Service sat in his captain's office.

“But she was a pilot,” Grady Service insisted. “Don't you
people
get it?”

Captain Ware Grant looked across the table at him. “You
people?
Grady, pilots are not invincible,” his captain said gently. “Have you got something to say to me?”

“I've been on the shelf three weeks,” Service said.

“Take as long as you need,” the captain said. “There's no hurry to come back.”

“If I don't get back to the field, I'll go out of my mind,” Service said. “You have to let me come back to work.”

“You don't seem ready.”

“I can't sit around. I need focus. I need my boots in the dirt, dealing with what I know best.”

“We can't afford to have a loose cannon out there,” his supervising officer said.

“You know me. You know that's not what I am.”

“Sudden loss can induce a form of PTSD,” the captain said. “Mourning can bring a severe form of the disorder.”

“I lost my father suddenly. I've lost men in combat suddenly. I've lost friends suddenly—this is not something new. And, dammit, it wasn't me in the accident!” It was difficult to keep his voice at a reasonable level.

The captain studied him.

“We each mourn in our own way and in our own time. The aftermath of some situations is nearly as traumatic as the situation itself.”

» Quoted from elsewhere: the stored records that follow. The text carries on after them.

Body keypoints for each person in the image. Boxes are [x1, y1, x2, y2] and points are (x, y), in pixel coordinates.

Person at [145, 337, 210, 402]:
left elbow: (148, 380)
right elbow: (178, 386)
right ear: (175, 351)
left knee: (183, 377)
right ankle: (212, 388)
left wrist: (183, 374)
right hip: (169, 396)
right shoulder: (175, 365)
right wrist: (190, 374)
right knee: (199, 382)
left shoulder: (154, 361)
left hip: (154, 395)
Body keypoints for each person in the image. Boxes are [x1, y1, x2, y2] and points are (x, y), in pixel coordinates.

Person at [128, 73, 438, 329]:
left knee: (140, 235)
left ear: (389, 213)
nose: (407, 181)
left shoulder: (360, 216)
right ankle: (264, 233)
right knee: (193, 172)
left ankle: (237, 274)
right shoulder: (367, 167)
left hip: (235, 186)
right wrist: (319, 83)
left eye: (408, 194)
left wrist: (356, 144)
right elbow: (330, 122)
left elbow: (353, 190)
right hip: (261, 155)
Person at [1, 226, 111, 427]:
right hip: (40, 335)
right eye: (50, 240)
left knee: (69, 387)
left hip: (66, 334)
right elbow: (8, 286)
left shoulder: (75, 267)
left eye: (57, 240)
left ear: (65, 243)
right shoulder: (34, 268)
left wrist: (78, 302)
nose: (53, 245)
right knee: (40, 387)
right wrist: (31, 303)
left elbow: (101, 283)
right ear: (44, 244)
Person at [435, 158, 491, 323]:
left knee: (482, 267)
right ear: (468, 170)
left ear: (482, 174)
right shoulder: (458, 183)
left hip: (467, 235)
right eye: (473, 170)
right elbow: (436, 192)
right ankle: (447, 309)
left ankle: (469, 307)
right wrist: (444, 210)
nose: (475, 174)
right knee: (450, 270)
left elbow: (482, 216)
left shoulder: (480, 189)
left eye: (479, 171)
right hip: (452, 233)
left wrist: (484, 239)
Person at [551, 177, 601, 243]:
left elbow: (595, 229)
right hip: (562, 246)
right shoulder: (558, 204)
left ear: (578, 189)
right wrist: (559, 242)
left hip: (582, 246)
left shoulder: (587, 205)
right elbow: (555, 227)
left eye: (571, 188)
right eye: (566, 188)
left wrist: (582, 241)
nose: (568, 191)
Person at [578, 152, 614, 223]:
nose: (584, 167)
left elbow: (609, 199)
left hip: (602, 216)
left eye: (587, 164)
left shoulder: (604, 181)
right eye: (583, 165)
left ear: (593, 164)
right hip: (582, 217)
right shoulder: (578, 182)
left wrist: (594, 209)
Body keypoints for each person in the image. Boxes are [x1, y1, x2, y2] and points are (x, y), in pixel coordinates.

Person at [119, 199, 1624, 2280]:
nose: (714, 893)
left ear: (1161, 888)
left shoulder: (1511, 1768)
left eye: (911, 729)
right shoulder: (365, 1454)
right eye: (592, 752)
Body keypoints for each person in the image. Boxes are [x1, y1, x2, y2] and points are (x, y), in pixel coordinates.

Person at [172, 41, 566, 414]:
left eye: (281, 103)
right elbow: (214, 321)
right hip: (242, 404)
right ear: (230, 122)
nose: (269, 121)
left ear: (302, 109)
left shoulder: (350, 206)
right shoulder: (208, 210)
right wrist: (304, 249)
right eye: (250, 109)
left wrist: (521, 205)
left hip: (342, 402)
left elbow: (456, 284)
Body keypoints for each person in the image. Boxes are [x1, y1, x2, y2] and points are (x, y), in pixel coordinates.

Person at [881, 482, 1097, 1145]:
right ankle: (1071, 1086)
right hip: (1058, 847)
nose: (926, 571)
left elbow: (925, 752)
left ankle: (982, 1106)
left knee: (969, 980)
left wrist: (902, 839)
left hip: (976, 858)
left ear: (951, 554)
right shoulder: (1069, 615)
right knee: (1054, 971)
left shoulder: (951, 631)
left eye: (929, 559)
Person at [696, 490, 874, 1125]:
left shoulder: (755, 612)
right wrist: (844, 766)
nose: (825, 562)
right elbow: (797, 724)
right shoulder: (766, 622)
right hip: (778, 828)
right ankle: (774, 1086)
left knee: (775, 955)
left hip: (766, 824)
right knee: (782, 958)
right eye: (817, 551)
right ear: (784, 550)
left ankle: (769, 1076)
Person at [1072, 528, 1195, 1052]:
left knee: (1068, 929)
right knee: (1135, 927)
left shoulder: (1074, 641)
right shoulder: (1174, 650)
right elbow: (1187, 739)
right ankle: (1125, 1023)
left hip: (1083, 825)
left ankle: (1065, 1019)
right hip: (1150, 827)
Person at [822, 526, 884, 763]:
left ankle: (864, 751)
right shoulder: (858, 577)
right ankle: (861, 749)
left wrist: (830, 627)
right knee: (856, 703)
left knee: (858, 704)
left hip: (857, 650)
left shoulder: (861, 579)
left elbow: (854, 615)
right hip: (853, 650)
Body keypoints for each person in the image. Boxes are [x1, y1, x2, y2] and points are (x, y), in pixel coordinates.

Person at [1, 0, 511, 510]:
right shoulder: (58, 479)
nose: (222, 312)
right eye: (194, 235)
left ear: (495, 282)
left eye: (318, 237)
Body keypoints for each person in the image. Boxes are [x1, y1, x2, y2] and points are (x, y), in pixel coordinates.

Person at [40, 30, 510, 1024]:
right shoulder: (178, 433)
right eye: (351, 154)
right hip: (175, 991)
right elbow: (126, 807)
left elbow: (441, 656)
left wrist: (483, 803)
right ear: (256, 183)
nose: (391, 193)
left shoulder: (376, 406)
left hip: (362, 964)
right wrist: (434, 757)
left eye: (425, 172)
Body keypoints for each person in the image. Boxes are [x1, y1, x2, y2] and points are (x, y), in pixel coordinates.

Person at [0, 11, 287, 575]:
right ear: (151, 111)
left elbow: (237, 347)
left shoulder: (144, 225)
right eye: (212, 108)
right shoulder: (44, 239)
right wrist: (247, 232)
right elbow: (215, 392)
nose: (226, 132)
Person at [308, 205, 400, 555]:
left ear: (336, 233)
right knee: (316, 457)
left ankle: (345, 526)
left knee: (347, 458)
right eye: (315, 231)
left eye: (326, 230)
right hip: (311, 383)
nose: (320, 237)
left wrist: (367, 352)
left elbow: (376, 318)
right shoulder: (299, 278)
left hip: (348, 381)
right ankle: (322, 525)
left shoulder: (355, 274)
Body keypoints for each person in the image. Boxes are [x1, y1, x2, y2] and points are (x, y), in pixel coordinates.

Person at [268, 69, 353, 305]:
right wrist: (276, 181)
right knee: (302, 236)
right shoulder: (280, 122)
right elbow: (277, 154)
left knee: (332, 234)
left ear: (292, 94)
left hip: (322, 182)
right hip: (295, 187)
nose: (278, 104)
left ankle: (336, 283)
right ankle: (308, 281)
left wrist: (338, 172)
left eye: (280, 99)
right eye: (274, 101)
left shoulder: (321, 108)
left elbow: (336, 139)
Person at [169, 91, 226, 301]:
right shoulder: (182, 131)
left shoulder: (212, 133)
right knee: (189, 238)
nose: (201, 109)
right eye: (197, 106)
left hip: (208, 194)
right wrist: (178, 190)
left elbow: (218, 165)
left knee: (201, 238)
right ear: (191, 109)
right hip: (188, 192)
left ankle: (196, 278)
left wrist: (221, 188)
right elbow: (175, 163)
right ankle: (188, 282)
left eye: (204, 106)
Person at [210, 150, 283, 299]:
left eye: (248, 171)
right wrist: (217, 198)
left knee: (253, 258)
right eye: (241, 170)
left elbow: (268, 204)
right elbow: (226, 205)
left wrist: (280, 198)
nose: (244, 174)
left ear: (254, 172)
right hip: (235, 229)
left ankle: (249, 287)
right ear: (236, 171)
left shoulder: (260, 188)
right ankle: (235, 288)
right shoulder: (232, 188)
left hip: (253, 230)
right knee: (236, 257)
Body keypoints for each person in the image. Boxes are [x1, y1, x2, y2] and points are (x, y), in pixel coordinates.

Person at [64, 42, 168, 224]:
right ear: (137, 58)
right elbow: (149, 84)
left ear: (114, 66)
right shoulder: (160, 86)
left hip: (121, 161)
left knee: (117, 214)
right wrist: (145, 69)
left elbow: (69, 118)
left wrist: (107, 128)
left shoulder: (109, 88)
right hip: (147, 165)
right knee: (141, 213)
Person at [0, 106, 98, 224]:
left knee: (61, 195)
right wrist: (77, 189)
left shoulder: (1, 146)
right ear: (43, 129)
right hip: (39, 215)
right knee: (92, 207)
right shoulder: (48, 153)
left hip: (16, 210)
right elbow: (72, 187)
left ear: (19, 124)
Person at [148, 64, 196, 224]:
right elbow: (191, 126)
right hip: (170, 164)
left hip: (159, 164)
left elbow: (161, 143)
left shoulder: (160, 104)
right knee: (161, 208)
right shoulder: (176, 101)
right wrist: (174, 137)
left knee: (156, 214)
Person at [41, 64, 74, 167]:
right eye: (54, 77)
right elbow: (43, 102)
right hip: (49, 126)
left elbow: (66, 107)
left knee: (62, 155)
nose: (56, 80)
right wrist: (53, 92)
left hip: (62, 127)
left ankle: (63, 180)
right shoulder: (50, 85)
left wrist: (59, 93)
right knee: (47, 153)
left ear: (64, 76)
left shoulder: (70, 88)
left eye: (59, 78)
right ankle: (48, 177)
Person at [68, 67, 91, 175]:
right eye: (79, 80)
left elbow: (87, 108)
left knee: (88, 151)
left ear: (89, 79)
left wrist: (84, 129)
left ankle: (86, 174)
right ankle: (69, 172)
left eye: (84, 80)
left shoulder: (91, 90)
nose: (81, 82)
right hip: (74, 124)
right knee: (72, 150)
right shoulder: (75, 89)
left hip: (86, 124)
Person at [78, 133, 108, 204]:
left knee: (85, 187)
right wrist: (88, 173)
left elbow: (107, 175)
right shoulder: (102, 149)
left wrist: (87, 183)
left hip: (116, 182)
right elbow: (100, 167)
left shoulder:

“Please, Cap'n.” This was as close to pleading as Grady Service could bring himself.

The Upper Peninsula's DNR law boss took a long time to reply. “Okay, you can come back, but if you need downtime, take it. Just let me know. I won't ask questions.”

“You won't be sorry,” Service said.

“The night this happened, you said, ‘But she's a pilot.' And you said it again today.”

“She wasn't
just
a pilot, Cap'n. She was a damn good pilot, experienced. She was born to vehicles, didn't panic, kept emotional control when all hell was breaking loose. How does somebody like that lose control of a truck and hit a tree on a dry road? I haven't seen the report.”

Grant reached into a neat pile of folders, extracted a stapled document, and slid it across the table. “Straight off the road, down the embankment and into the tree. The cab roof absorbed the main impact, buckled flat. The case is closed—official ruling is that it was an accident.”

Grady Service had expected as much. He took the folder out to his Tahoe and drove from the pagoda-like Marquette Regional DNR building called “The Roof,” over to an abandoned gravel pit on the Carp River behind Marquette Mountain. He parked in the shade and spent an hour smoking and reading and thinking, and when he was done, he decided he needed to see photographs—but not now. He didn't want to wallow in their deaths. He wanted to move on and find out
why
they were dead, and he knew that if he went back to the captain, Grant would be suspicious of his focus. Right now he was glad to have the green light to work.

One thing was for sure: He was no longer a family man. Now he had only the clan of conservation officers in gray shirts and green pants, a gigantic dog, and a bad-tempered cat. He had been left with less previously. He would make do with what remained.